[Text passage]:
-------------------------
The Convent has been the official residence of the governor of Gibraltar since 1728. It was originally a convent of Franciscan friars, hence its name, and was built in 1531, and heavily rebuilt during the 18th and 19th centuries.

The dining room at the Convent has the most extensive display of heraldry in the Commonwealth of Nations.

History

Franciscan friars arrived in Gibraltar during the reign of Charles I of Spain. They were granted a plot of land in the area known at the time as La Turba where the poorer people of Gibraltar lived. A church and a friary were built in 1531. The entrance was at the back (what is now Governor's Lane). It stretched up to the area that is occupied today by the John Mackintosh Hall.

After the capture of Gibraltar by an Anglo-Dutch fleet in the name of the Archduke Charles, the Franciscan friars did not follow the exodus of the Spanish population and remained in Gibraltar, at least for some years (their presence was recorded in 1712). The Franciscan friary was later taken over as the residence of the British governors in 1728 and has remained so ever since.

The building was heavily rebuilt during the 18th and 19th centuries in the Georgian style with Victorian elements.

In 1903 Gibraltar received its first visit from a British Monarch when Edward VII arrived to name the new No. 3 Dock of Gibraltar Harbour after himself. He received complaints that as head of the Church of England he should visit a Roman Catholic institution like The Convent. The King requested that the building should be called Government House. The new dry docks attracted Queen Alexandra in HMY Victoria and Albert in 1906 and the Prince and Princess of Wales the following year to name dock number two and then one after themselves.

Overview

The Convent is situated towards the southern end of Main Street. A guard mount takes place at the main entrance a few days a week conducted by soldiers of the Royal Gibraltar Regiment. The Changing of the Guard is also conducted outside the Convent a few times a year.

King's Chapel

The garrison church adjacent to the Convent, part of the original Franciscan complex, was renamed Queen's Chapel during Queen Victoria's reign, but Queen Elizabeth II restored it back to its original title. Inside the chapel, beneath the colours of several British regiments, lie the remains of the wife of the Spanish governor of 1648, together with those of two British governors: General Charles O'Hara and Lieutenant-General Colin Campbell, who were laid to rest in 1802 and 1814, respectively.
-------------------------
[Extracted records]:
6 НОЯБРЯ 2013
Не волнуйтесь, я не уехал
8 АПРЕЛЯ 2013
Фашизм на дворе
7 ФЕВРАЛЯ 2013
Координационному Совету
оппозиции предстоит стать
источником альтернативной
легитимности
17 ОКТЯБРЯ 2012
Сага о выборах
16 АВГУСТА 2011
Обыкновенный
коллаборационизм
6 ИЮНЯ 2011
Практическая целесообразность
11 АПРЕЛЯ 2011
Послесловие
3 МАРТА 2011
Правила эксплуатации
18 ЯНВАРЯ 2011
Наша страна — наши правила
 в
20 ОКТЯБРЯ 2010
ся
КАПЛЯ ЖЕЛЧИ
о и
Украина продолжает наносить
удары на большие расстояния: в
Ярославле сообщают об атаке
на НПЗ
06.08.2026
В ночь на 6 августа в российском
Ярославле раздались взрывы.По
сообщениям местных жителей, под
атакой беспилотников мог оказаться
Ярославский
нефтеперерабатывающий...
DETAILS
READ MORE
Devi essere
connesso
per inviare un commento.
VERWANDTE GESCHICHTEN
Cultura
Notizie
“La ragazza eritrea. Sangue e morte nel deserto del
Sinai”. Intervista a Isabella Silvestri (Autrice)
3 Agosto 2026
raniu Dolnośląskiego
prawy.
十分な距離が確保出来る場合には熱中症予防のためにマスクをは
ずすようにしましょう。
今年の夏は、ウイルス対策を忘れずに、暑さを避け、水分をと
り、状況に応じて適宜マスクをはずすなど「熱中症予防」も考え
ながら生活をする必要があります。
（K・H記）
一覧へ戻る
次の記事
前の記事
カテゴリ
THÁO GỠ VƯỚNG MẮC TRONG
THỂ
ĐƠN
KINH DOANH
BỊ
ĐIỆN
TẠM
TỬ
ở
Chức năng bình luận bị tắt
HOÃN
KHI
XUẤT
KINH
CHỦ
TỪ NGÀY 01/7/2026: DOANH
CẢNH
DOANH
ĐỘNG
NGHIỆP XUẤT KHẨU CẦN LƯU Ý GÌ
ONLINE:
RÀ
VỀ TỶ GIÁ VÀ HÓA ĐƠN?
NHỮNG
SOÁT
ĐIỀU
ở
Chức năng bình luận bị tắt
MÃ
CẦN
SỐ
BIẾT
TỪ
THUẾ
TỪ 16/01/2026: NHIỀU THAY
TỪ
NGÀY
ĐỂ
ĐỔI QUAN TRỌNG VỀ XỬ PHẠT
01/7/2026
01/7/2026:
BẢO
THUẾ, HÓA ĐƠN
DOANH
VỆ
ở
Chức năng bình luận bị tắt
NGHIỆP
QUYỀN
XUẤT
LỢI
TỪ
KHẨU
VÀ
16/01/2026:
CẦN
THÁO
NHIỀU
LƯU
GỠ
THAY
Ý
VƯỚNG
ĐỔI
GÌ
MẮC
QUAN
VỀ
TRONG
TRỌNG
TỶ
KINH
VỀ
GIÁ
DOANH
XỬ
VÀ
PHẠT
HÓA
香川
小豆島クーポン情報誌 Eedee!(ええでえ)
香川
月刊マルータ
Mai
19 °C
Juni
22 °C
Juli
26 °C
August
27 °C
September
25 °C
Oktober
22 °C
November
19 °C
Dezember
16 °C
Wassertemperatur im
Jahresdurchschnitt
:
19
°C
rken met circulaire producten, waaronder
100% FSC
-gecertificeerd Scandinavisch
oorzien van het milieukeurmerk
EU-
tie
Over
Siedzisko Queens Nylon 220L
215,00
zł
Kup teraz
-------------------------
[Activities]:
- A) According to the text on the Convent in Gibraltar, soldiers of which regiment conduct the guard mount at the main entrance?
- B) Write a continuation of the text on the Convent in Gibraltar, picking up after its final sentence.

[Answers per task]:
- A) The Royal Gibraltar Regiment.

- B)
Ghost story

The convent is supposedly haunted by the ghost of a nun, known as "Lady in Grey" who is said to roam the corridor outside one of the guest rooms. It is said that she considers it to be her room, as she was walled up alive in it.

There are various versions of the "Grey Lady" story, the most popular being that she was the daughter of an affluent Spanish family who had married against her father's wishes. When he learnt of it, he placed her in the "Convent of Santa Clara" situated in the Main Street, where under the eyes of the Mother Superior, the girl was forced to take her vows and become a nun. Her lover was not discouraged; he joined the Franciscan Order and settled in the Convent. The couple are said to have met in the confessional of the King's Chapel where they hatched plans for their escape.

On the night of their escape they made their way to the harbour where a boat was waiting for them. However, the alarm was raised and in the ensuing chase the lover fell into the water and drowned. The bride was arrested for breaking her vows and as punishment was walled up alive in one of the rooms in the Convent.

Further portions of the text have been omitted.